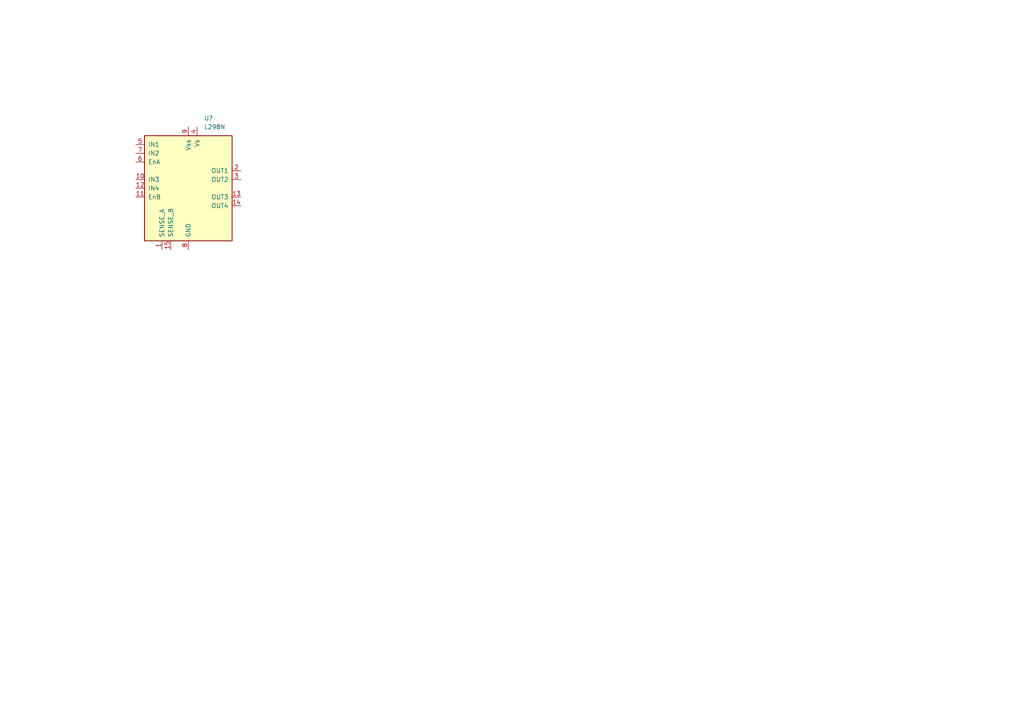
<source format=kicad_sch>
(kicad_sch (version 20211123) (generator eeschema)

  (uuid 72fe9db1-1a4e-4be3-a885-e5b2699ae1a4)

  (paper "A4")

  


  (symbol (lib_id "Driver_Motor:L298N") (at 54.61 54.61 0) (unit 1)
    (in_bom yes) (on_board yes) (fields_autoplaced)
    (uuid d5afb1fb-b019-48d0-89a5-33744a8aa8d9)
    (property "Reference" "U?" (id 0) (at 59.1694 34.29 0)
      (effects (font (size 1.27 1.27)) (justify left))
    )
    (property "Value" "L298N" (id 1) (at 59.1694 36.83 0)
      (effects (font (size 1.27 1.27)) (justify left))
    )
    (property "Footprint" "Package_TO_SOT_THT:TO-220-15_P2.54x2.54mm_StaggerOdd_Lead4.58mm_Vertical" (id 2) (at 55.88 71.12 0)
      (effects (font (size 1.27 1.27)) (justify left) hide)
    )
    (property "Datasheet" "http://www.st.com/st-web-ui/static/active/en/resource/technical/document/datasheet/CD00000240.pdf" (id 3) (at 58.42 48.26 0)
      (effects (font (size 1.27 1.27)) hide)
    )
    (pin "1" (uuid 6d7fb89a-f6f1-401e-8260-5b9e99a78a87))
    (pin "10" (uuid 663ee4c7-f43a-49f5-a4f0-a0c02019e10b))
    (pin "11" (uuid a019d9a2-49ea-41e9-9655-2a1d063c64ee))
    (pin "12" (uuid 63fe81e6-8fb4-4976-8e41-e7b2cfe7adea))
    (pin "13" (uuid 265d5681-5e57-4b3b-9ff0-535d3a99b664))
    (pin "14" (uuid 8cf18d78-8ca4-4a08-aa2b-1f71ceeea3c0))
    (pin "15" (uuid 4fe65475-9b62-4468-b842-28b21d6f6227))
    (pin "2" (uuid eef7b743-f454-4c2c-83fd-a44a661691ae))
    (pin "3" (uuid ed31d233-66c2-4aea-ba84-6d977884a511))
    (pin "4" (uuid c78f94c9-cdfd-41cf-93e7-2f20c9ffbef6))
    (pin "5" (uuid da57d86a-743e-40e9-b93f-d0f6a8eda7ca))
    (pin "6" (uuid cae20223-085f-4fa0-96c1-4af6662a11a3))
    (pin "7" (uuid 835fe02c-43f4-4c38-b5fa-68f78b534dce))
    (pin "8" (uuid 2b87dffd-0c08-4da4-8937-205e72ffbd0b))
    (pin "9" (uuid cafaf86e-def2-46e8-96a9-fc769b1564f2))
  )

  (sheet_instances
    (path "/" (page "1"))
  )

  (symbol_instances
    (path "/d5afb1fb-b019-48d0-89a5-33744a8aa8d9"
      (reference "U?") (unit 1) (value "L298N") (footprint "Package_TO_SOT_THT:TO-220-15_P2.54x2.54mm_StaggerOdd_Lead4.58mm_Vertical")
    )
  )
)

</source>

• _TASK OBJECTIVE_: Only the lines from the top of the material above down to the line bearing "(in_bom yes) (on_board", that line included, should be set down exactly; no pictures.

• _ANSWER SECTION_:
<source format=kicad_sch>
(kicad_sch (version 20211123) (generator eeschema)

  (uuid 72fe9db1-1a4e-4be3-a885-e5b2699ae1a4)

  (paper "A4")

  


  (symbol (lib_id "Driver_Motor:L298N") (at 54.61 54.61 0) (unit 1)
    (in_bom yes) (on_board yes) (fields_autoplaced)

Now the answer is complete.